Comentou, a propósito, o africanista que o tasqueiro era um dos homens mais inteligentes da aldeia, “se não mesmo o mais inteligente para o negócio”, porque se antecipara a todos os mais em vender caro vinhos e petiscos quando ainda ninguém previa o desenvolvimento que a freguesia dos comboios viria a ter. Apesar do risco, o Senhor Oliveira sujeitara-se a pouco ganhar, se não mesmo a perder, durante alguns anos, até o negócio crescer a “ponto de o homem estar hoje a ganhar bom dinheiro”, garantiu o africanista com os olhos a reluzirem-lhe de satisfação pela sorte e engenho do outro.

“Olhem! Vejam aquelas casa ali à direita, na curva… Já foi ele que as comprou e reconstruiu umas, melhorou outras, com o dinheiro do bom vinho que vende aos fregueses. É claro que lhe teria sido muito menos fácil o sucesso, sem a mulher que tem, que é uma destas cozinheiras de petiscos como os senhores não fazem a mais pequena ideia!”

“É ela – acrescentou – que aguenta a minúscula hospedaria que também montaram por cima da tasca depois de perceberem que há sempre gente para o comboio, que quer apanhá-lo cedo e para isso tem de vir de véspera e passar a noite aqui, perto da estação…”
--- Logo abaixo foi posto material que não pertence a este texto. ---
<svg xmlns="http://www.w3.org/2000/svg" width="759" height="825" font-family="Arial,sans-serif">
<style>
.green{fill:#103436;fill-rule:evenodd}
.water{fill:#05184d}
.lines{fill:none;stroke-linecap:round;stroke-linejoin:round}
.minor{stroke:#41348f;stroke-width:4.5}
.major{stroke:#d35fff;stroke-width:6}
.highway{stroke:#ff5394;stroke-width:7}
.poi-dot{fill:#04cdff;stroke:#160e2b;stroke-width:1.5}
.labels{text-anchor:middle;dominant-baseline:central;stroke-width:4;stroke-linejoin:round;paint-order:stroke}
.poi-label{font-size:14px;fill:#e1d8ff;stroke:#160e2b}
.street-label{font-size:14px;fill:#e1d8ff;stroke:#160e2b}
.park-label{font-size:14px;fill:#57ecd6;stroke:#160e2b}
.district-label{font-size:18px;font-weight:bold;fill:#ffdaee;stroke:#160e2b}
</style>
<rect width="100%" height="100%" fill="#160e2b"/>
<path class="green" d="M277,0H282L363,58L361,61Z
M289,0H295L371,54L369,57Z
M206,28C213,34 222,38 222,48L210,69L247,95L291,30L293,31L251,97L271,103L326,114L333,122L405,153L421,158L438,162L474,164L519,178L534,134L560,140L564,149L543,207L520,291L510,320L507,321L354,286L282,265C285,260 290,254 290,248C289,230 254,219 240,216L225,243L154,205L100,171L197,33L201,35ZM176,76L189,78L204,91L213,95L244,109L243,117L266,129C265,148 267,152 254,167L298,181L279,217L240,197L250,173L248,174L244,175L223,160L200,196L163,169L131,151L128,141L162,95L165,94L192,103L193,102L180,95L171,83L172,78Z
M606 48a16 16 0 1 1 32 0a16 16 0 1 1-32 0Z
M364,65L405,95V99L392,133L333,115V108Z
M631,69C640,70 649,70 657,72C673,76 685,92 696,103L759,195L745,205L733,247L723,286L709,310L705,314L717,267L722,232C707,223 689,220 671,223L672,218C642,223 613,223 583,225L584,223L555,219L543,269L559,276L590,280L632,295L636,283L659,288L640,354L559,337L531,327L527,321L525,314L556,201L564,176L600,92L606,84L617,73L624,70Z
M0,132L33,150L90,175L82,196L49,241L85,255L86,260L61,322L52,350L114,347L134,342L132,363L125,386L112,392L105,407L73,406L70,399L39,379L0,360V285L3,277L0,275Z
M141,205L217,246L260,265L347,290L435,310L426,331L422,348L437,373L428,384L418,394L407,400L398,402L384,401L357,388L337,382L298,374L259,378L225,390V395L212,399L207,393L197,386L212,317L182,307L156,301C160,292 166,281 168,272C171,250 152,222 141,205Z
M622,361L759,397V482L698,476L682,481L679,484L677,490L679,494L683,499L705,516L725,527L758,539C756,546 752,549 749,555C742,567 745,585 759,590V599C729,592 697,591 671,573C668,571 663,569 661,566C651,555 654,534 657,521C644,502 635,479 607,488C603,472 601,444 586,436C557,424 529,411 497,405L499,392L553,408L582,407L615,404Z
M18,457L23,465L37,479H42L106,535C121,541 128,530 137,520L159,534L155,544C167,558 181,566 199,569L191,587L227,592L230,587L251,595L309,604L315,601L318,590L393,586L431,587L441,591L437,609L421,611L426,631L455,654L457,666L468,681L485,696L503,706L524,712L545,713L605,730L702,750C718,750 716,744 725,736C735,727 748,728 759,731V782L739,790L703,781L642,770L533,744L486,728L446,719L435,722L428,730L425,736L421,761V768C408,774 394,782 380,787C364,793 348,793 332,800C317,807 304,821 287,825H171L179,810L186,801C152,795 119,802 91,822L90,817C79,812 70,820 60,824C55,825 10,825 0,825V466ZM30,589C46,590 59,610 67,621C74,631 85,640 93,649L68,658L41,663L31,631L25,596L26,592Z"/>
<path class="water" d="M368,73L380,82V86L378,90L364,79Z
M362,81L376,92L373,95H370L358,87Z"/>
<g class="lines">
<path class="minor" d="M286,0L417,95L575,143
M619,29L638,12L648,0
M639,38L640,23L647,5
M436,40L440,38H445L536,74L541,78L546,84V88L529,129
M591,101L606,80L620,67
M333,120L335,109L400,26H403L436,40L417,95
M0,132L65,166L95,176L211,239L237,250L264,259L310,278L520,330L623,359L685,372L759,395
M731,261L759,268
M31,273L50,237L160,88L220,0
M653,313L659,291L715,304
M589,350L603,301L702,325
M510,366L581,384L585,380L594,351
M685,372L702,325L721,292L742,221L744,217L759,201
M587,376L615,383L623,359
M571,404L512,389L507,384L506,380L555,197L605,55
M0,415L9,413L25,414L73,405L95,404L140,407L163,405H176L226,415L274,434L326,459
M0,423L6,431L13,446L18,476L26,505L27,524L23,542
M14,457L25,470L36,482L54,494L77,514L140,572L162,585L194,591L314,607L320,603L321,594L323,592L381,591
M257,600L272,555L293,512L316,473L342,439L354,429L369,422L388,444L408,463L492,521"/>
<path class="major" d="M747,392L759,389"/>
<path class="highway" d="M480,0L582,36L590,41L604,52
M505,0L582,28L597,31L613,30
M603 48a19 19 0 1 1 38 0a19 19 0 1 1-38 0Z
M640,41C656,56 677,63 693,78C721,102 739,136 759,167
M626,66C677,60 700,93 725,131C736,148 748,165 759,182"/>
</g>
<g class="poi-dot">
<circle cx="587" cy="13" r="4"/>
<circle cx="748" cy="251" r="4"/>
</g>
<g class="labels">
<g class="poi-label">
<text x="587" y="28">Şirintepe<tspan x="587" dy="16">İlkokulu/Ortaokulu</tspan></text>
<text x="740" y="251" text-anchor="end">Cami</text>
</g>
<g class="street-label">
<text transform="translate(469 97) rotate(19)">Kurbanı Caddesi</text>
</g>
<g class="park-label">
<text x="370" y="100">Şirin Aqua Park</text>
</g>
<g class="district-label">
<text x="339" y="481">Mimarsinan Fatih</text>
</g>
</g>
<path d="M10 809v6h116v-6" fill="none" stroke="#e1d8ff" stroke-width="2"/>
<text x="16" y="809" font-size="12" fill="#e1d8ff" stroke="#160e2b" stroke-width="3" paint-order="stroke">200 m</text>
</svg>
“E o mesmo na viagem de volta, compreendem? De modo que os cinco ou seis quartitos estão sempre ocupados! Descobriram bom negócio estes espertalhões! Sem precisarem de ir esturrar a África, hem!”

“Ouvi dizer – completou o africanista – que já lhes ofereceram um dinheirão pelo negócio, mas que eles recusaram um tanto agastados!”

- Admire-se! – respondeu o comendador muito lacónico, a ver se o outro se calava.

E não foi difícil calá-lo, ao menos sobre o assunto da tasca e hospedaria do Senhor Oliveira & Esposa, porque estavam mesmo a chegar à porta da casa do africanista que logo os fez entrar, muito feliz por os acompanhar a verem a casa e a quinta em volta, no que o comendador logo se apercebeu que tinha ele tanto orgulho como era o seu com a Casa das Obras, onde nem uma noite chegara a dormir.

“E sem razão para ter remorsos!” – comentou o “grande capitão” para si, sem querer saber porquê nem por que tinha de ser tão duro e implacável consigo próprio, com remorsos que não deixavam de impor-se-lhe.

A.C.R.

*A linha da Beira Alta, da Figueira da Foz à fronteira, em Vilar Formoso, passa por Santa Comba Dão e estava a funcionar desde 1888, ano da sua inauguração oficial.